Bone Therapeutics, Poxel burst out of the gate with oversubscribed IPOs

Bone Therapeutics (EBR:BOTHE) and Poxel (EPA:POXEL) have started life on European public markets with a bang. Both companies priced within their target ranges, sold out their overallotments and soared in the first few days of trading.

Poxel CEO Thomas Kuhn

Lyon, France-based diabetes player Poxel was trading up more than 100% on its third day as a public company. Bone Therapeutics enjoyed a similar, if less meteoric, rise. The Gosselies, Belgium-based cell therapy specialist was up almost 80% at one point but ticked down a few notches on Thursday. Both companies have found plenty of investors willing to bet on their development-phase pipelines, leading to their overallotments selling out.

The overallotments mean a total of €63.8 million ($72.5 million) has flown from the pockets of public investors and into the bank accounts of Bone Therapeutics and Poxel. Bone Therapeutics bagged a little more than half of the total to finance mid- to late-phase clinical trials of its cell therapies for bone-related indications. The lead candidate--autologous osteoblastic cell therapy Preob--is currently in Phase III as a treatment for osteonecrosis and nonunion fractures.

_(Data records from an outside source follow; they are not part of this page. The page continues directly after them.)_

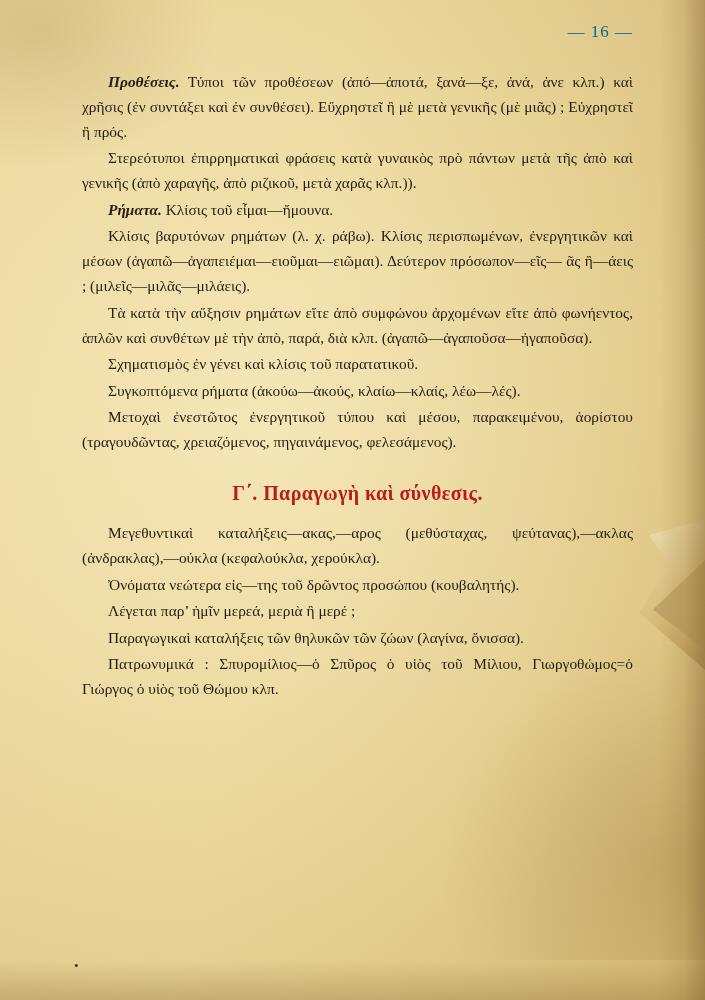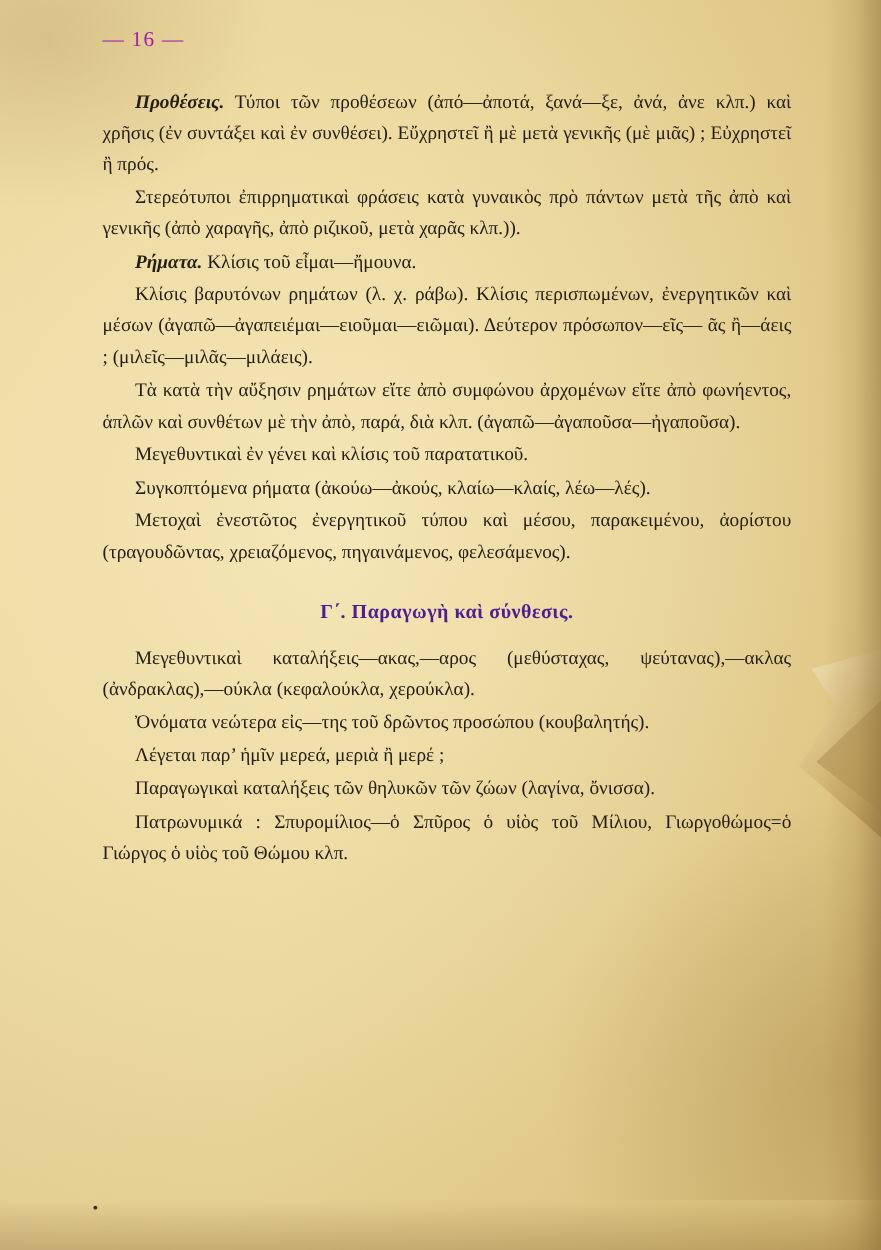--- a/index.html
+++ b/index.html
@@ -71,24 +71,24 @@
 
   .page {
     position: relative;
     width: 705px;
     height: 1000px;
     box-sizing: border-box;
     padding: 22px 72px 0 82px;
   }
 
   .page-number {
-    text-align: left;
+    text-align: right;
     font-size: 17px;
     letter-spacing: 1px;
-    color: #a21caf;
+    color: #0369a1;
     margin: 0 0 28px 0;
     font-family: "Liberation Serif", serif;
   }
 
   .body-text {
     color: #241d12;
     font-size: 15.4px;
     line-height: 1.62;
     text-align: justify;
     text-justify: inter-word;
@@ -98,24 +98,24 @@
     margin: 0 0 0.10em 0;
     text-indent: 26px;
   }
   p.para.noindent {
     text-indent: 0;
   }
 
   .section-heading {
     text-align: center;
     font-weight: bold;
-    font-size: 16px;
+    font-size: 20px;
     margin: 22px 0 12px 0;
     letter-spacing: 0.4px;
-    color: #4c1d95;
+    color: #b91c1c;
   }
 
   .run-bold-italic {
     font-weight: bold;
     font-style: italic;
   }
 
   .footer-mark {
     position: absolute;
     left: 74px;
@@ -156,21 +156,21 @@
 
     <p class="para">
       <span>Κλίσις βαρυτόνων ρημάτων  (λ. χ. ράβω). Κλίσις περισπωμένων, ἐνεργητικῶν  καὶ  μέσων  (ἀγαπῶ—ἀγαπειέμαι—ειοῦμαι—ειῶμαι). Δεύτερον πρόσωπον—εῖς— ᾶς ἢ—άεις ; (μιλεῖς—μιλᾶς—μιλάεις).</span>
     </p>
 
     <p class="para">
       <span>Τὰ κατὰ τὴν αὔξησιν ρημάτων εἴτε ἀπὸ συμφώνου  ἀρχομένων εἴτε ἀπὸ φωνήεντος, ἁπλῶν καὶ συνθέτων μὲ τὴν ἀπὸ, παρά, διὰ κλπ. (ἀγαπῶ—ἀγαποῦσα—ἠγαποῦσα).</span>
     </p>
 
     <p class="para">
-      <span>Μεγεθυντικαὶ ἐν γένει καὶ  κλίσις τοῦ παρατατικοῦ.</span>
+      <span>Σχηματισμὸς ἐν γένει καὶ  κλίσις τοῦ παρατατικοῦ.</span>
     </p>
 
     <p class="para">
       <span>Συγκοπτόμενα ρήματα (ἀκούω—ἀκούς, κλαίω—κλαίς, λέω—λές).</span>
     </p>
 
     <p class="para">
       <span>Μετοχαὶ ἐνεστῶτος ἐνεργητικοῦ τύπου καὶ μέσου, παρακειμένου, ἀορίστου (τραγουδῶντας, χρειαζόμενος, πηγαινάμενος, φελεσάμενος).</span>
     </p>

Poxel also has potential paydays on the horizon. Its lead candidate--imeglimin, a Type 2 diabetes treatment it picked up from Merck Serono--is on the cusp of Phase III. Poxel is pushing ahead with development in Asia, while looking for a partner to support Phase III and commercialization in the U.S. and Europe. The French biotech is pitching imeglimin as metformin with a better tolerability profile. If Phase III data back up the pitch, imeglimin could be used in combination with other antidiabetics.